- DATASET EXCERPTS:
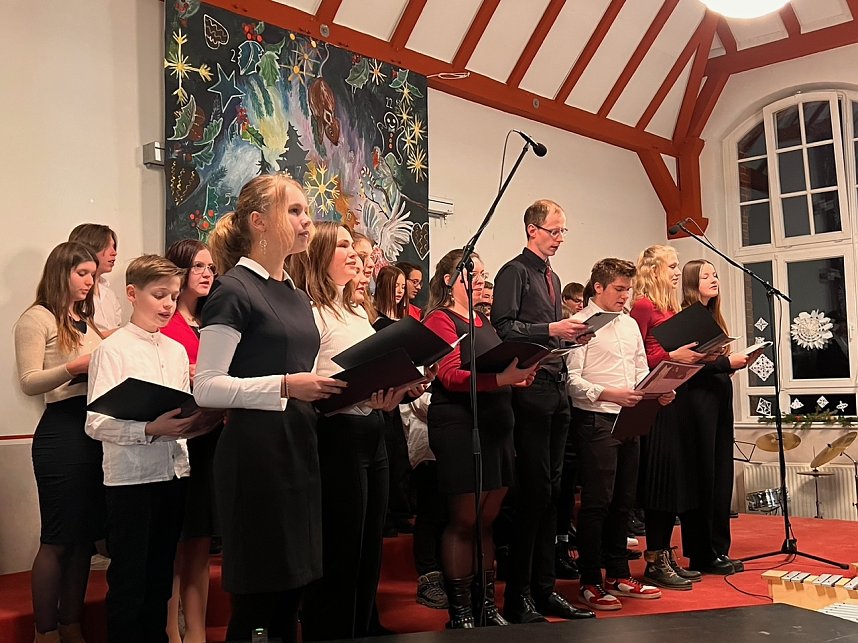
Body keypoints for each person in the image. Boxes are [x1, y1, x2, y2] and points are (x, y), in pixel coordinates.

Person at [194, 174, 345, 643]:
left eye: (307, 210)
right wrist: (283, 386)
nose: (307, 221)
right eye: (295, 211)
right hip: (256, 456)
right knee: (259, 599)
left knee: (292, 593)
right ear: (259, 222)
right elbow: (207, 387)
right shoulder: (232, 290)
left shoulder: (298, 296)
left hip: (298, 446)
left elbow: (306, 374)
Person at [301, 222, 419, 640]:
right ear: (317, 255)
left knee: (370, 544)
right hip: (337, 435)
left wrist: (394, 386)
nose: (356, 255)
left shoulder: (354, 309)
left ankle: (364, 623)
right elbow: (311, 377)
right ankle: (335, 629)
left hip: (371, 427)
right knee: (342, 546)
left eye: (356, 247)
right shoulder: (310, 310)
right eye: (344, 246)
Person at [86, 254, 203, 643]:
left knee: (160, 579)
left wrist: (195, 419)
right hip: (130, 479)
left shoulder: (173, 350)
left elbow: (181, 408)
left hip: (172, 473)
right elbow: (96, 422)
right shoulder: (113, 350)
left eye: (173, 295)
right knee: (129, 580)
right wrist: (149, 428)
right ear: (132, 294)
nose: (169, 304)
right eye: (159, 295)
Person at [491, 199, 595, 623]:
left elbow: (546, 337)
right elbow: (504, 328)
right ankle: (519, 596)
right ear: (532, 229)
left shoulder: (550, 276)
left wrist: (571, 339)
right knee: (533, 494)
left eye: (563, 232)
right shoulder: (514, 272)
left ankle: (545, 589)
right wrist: (552, 329)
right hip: (529, 390)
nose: (560, 238)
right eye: (554, 231)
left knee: (553, 495)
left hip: (555, 387)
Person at [424, 249, 538, 628]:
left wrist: (517, 376)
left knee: (486, 522)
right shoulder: (441, 319)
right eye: (474, 274)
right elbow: (449, 376)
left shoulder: (482, 320)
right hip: (460, 426)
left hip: (496, 424)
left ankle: (487, 607)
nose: (482, 280)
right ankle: (461, 614)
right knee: (464, 521)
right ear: (448, 279)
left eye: (484, 274)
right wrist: (500, 380)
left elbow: (493, 370)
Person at [566, 258, 671, 611]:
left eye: (628, 290)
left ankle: (618, 572)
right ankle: (589, 581)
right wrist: (611, 394)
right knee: (598, 502)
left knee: (625, 500)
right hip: (596, 419)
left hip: (630, 417)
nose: (625, 297)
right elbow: (572, 382)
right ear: (598, 287)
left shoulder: (628, 325)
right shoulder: (580, 324)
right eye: (619, 290)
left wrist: (658, 391)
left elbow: (641, 370)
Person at [14, 242, 104, 643]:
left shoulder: (84, 319)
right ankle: (45, 631)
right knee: (57, 537)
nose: (89, 282)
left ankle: (72, 625)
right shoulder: (37, 318)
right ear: (60, 272)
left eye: (93, 275)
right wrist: (73, 368)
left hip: (94, 431)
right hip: (61, 432)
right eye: (82, 273)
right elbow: (30, 381)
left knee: (84, 537)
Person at [629, 245, 705, 591]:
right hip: (654, 400)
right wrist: (673, 354)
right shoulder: (644, 305)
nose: (677, 272)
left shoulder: (670, 307)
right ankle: (655, 558)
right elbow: (636, 352)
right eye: (672, 266)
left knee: (673, 480)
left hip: (675, 395)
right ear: (654, 269)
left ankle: (665, 552)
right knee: (660, 481)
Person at [162, 240, 222, 643]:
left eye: (211, 267)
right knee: (172, 544)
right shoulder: (165, 322)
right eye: (197, 266)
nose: (206, 273)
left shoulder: (214, 321)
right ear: (179, 272)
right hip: (176, 437)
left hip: (212, 435)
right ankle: (170, 630)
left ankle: (197, 633)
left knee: (200, 540)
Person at [680, 260, 751, 574]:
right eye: (705, 275)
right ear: (691, 283)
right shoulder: (688, 318)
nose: (713, 279)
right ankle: (702, 553)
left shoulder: (712, 316)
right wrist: (727, 364)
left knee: (722, 475)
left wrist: (730, 365)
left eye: (715, 274)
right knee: (704, 476)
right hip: (697, 404)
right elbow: (690, 366)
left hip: (719, 399)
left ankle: (719, 549)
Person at [68, 224, 122, 333]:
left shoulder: (109, 294)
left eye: (114, 246)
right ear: (89, 248)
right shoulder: (75, 293)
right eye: (107, 247)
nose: (114, 253)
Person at [373, 265, 407, 330]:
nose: (400, 291)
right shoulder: (374, 318)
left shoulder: (403, 320)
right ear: (381, 285)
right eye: (395, 286)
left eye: (403, 287)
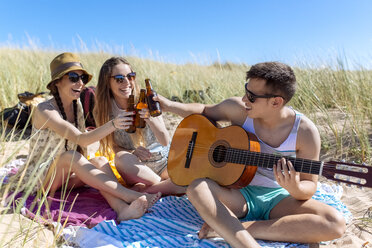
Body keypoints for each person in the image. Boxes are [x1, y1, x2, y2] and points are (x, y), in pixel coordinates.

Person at [153, 62, 346, 247]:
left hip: (278, 197)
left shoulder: (305, 132)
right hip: (237, 194)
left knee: (334, 222)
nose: (244, 99)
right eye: (246, 91)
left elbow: (310, 185)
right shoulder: (239, 111)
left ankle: (235, 229)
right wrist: (168, 105)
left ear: (276, 102)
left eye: (252, 97)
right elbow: (204, 110)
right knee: (196, 187)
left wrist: (295, 188)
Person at [7, 52, 161, 221]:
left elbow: (84, 145)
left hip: (65, 177)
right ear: (57, 82)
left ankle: (121, 209)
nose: (80, 84)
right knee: (71, 157)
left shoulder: (76, 105)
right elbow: (80, 139)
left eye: (83, 79)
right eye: (73, 77)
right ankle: (128, 195)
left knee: (100, 161)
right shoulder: (45, 110)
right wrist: (114, 124)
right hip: (41, 178)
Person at [94, 57, 184, 195]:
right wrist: (132, 153)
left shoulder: (148, 100)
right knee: (120, 158)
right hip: (136, 168)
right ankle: (165, 186)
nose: (127, 83)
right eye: (119, 79)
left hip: (164, 162)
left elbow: (164, 140)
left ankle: (150, 189)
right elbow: (115, 146)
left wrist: (149, 119)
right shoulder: (104, 111)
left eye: (130, 76)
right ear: (107, 82)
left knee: (191, 175)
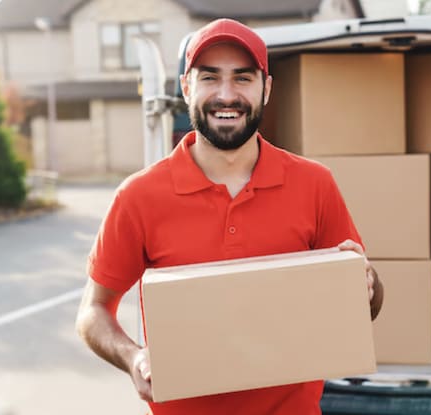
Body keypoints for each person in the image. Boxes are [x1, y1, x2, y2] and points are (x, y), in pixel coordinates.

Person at [76, 18, 384, 415]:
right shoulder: (139, 196)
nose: (226, 94)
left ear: (266, 89)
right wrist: (133, 357)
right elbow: (93, 311)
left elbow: (366, 305)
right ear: (187, 88)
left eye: (242, 78)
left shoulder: (314, 184)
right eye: (210, 78)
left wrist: (368, 285)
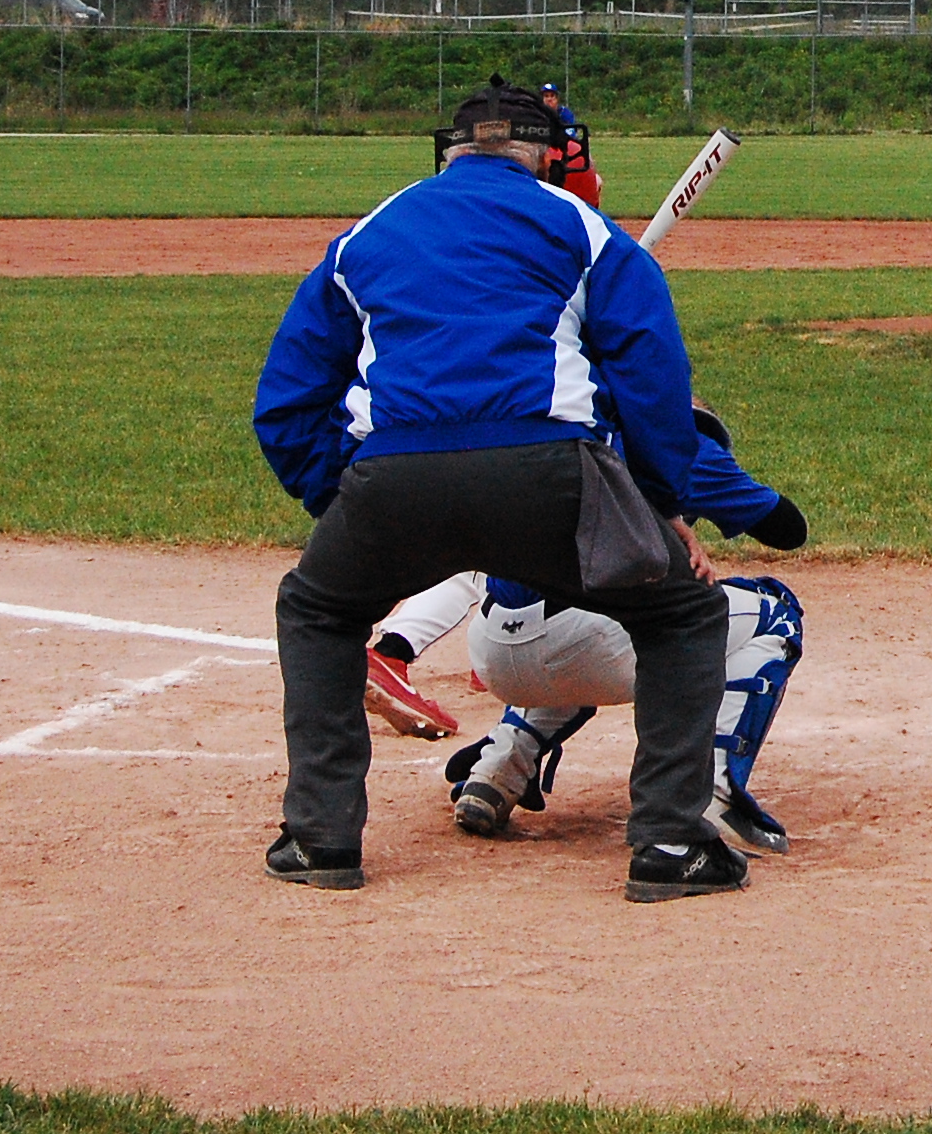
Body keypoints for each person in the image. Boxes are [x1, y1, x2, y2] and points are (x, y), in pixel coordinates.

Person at [253, 76, 743, 903]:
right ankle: (669, 843)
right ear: (545, 156)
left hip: (394, 475)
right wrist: (660, 504)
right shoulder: (582, 227)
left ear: (448, 153)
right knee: (684, 616)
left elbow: (287, 401)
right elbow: (654, 380)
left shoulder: (365, 235)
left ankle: (319, 837)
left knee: (318, 610)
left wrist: (338, 497)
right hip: (548, 475)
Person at [366, 407, 810, 855]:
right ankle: (714, 796)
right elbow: (788, 530)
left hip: (491, 648)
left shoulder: (552, 436)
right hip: (590, 642)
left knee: (575, 628)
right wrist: (699, 493)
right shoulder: (683, 446)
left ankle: (497, 771)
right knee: (772, 613)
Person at [538, 81, 601, 210]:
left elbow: (570, 136)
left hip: (566, 153)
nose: (549, 99)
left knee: (595, 175)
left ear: (557, 99)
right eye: (546, 96)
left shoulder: (565, 113)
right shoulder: (537, 114)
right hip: (545, 154)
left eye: (552, 96)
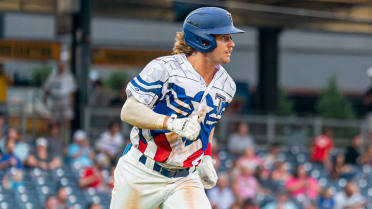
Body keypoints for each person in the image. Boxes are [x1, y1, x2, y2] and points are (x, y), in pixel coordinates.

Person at [109, 7, 244, 209]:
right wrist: (171, 123)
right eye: (225, 37)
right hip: (141, 172)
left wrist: (206, 156)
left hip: (185, 177)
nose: (232, 44)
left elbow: (208, 122)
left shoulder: (227, 85)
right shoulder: (164, 68)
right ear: (203, 39)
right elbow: (129, 111)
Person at [43, 55, 77, 140]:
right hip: (54, 102)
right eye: (59, 65)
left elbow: (72, 92)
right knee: (55, 122)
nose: (61, 66)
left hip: (65, 102)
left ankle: (66, 139)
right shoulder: (52, 76)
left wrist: (71, 104)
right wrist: (45, 99)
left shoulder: (69, 77)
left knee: (66, 121)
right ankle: (55, 138)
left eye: (62, 65)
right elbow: (47, 89)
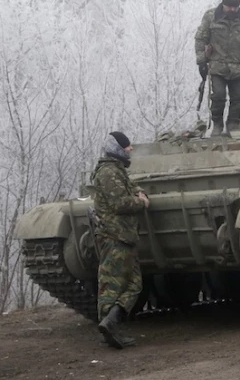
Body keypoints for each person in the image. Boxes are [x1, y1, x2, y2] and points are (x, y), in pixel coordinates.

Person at [91, 131, 149, 349]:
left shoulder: (116, 170)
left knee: (133, 284)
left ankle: (110, 322)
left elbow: (129, 188)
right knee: (112, 285)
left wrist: (138, 192)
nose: (130, 150)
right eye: (126, 147)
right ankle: (109, 327)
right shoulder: (108, 172)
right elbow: (120, 203)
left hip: (124, 236)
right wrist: (141, 203)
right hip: (114, 235)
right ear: (117, 149)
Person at [194, 0, 240, 137]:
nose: (232, 10)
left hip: (238, 66)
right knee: (218, 96)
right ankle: (217, 124)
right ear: (223, 4)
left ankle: (233, 125)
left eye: (235, 7)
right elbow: (200, 39)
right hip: (218, 65)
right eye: (229, 6)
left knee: (238, 98)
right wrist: (201, 62)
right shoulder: (211, 17)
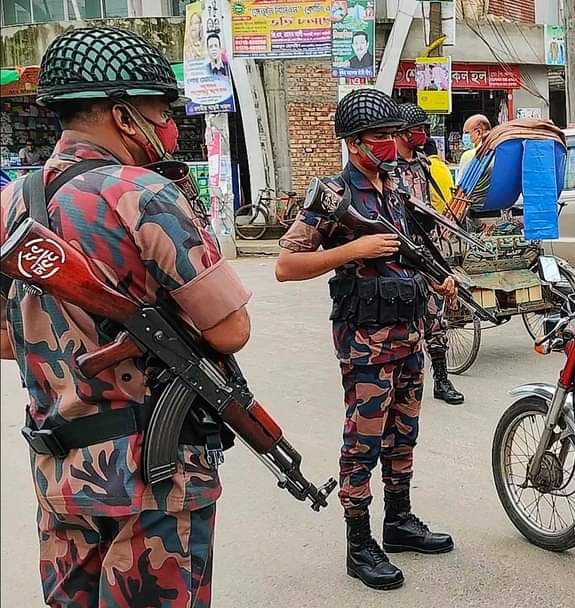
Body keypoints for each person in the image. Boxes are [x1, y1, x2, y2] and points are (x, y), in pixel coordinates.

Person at [0, 26, 252, 607]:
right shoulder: (144, 193)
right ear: (123, 115)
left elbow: (6, 337)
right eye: (161, 110)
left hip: (61, 472)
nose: (168, 125)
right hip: (153, 479)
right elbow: (231, 329)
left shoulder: (12, 200)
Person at [275, 89, 455, 591]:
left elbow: (412, 250)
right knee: (363, 444)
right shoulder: (333, 195)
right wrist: (352, 247)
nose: (394, 143)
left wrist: (439, 278)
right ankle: (359, 542)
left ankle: (398, 521)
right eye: (381, 136)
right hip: (366, 346)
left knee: (404, 436)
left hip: (409, 336)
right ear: (355, 143)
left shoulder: (396, 189)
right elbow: (286, 266)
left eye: (394, 134)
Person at [393, 102, 465, 405]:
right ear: (403, 133)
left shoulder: (423, 164)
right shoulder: (389, 168)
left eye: (424, 129)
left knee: (436, 317)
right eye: (417, 129)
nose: (423, 134)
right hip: (400, 248)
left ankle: (441, 380)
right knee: (402, 317)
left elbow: (431, 199)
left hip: (428, 245)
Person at [456, 113, 491, 183]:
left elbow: (460, 186)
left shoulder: (469, 155)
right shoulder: (496, 150)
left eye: (466, 132)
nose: (464, 136)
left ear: (478, 132)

- WHAT THE TASK ASKS:
Begin at the first line of the entries above and return each line exactly, stopping after the line that contains "left ankle: (545, 589)". Pictures do not belong in the copy.

- WRITTEN REPLY:
Body keypoints for each person in the image. Boxes are [x1, y1, x2, y2] and points are (x, y), in pixel coordinates.

Person at [194, 174, 345, 643]:
left eye: (307, 210)
right wrist: (283, 386)
nose: (307, 221)
right eye: (295, 211)
right hip: (256, 456)
right knee: (259, 599)
left knee: (292, 593)
right ear: (259, 222)
right elbow: (207, 387)
right shoulder: (232, 290)
left shoulder: (298, 296)
left hip: (298, 446)
left elbow: (306, 374)
Person at [301, 222, 419, 640]:
right ear: (317, 255)
left knee: (370, 544)
right hip: (337, 435)
left wrist: (394, 386)
nose: (356, 255)
left shoulder: (354, 309)
left ankle: (364, 623)
right elbow: (311, 377)
right ankle: (335, 629)
left hip: (371, 427)
right knee: (342, 546)
left eye: (356, 247)
right shoulder: (310, 310)
right eye: (344, 246)
Person at [86, 254, 203, 643]:
left knee: (160, 579)
left wrist: (195, 419)
right hip: (130, 479)
left shoulder: (173, 350)
left elbow: (181, 408)
left hip: (172, 473)
right elbow: (96, 422)
right shoulder: (113, 350)
left eye: (173, 295)
right knee: (129, 580)
right wrist: (149, 428)
right ear: (132, 294)
nose: (169, 304)
right eye: (159, 295)
Person at [491, 199, 595, 623]:
left elbow: (546, 337)
right elbow: (504, 328)
right ankle: (519, 596)
right ear: (532, 229)
left shoulder: (550, 276)
left wrist: (571, 339)
right knee: (533, 494)
left eye: (563, 232)
right shoulder: (514, 272)
left ankle: (545, 589)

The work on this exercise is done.